Once achieved, this end state lets Google understand that it should exhaust your budget while still converting users within a given cost, and the qualified lead data further refines the quality. So now Google should go after people who are good fits for your business and need fewer clicks to convert, compared to someone who might be at the start of their buying journey.

Remember that Performance Max sees many data points that we don’t, so you have to trust it a little bit.

Conversion values can also help by telling Google which cohorts are more important to your business. So if you know that certain locations have a higher average work order value, you might tell the system that those are x times more valuable than the average lead due to how much they spend with you.

Google will then prioritize getting you more of those leads, which is especially useful if you choose to use Maximize Conversion Value (with or without a target ROAS).

Landing page experience

Landing pages are only growing more and more important in influencing the conversion journey, and it’s not only user behavior that reflects this.
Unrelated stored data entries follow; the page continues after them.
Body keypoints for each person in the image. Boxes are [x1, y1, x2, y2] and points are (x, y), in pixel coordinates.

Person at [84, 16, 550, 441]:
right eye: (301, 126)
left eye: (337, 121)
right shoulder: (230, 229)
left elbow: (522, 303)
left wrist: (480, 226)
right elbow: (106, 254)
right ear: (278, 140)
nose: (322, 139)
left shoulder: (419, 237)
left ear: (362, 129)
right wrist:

As of February 2025, a keyword’s Quality Score is now subject to penalties if your landing page experience is subpar, where you would simply miss out on those points before.

As a rule of thumb you should aim to:

  • Optimize for mobile while keeping designs responsive across devices
  • Test and iterate your most impactful elements
  • Approach copy and design with the right mindset
  • Deliver what the ad promised
  • Use the first post-conversion moment to set expectations

Read more: How to craft a winning landing page experience

Performance Max may not always be the answer

While lead generation on Performance Max is more than viable, there are still times when it makes sense to stick with Search or other less AI-driven campaign:

  • Having a limited budget and being unable to spend your way through Performance Max’s learning period
  • Operating in a small niche where you might not get the 30 conversions a month needed to make this work
  • Having a great track record with a single-channel campaign like Search that you don’t want to put at risk
  • Being unable to access the brand’s CRM or other customer database, or otherwise being unable to pass qualified lead data to Google

In these situations, you can still get the advantages of Google’s machine learning by running smaller experiments, like switching to Smart Bidding or testing a high-converting keyword as Broad Match in its own ad group.

If budget is not a constraint and you want to see if there are opportunities to create demand rather than just capture it, an experimental Demand Gen campaign can put your services and products in front of potential new audiences without going down the complex path of CRM integration.

Whatever you do, don’t try to look for shortcuts.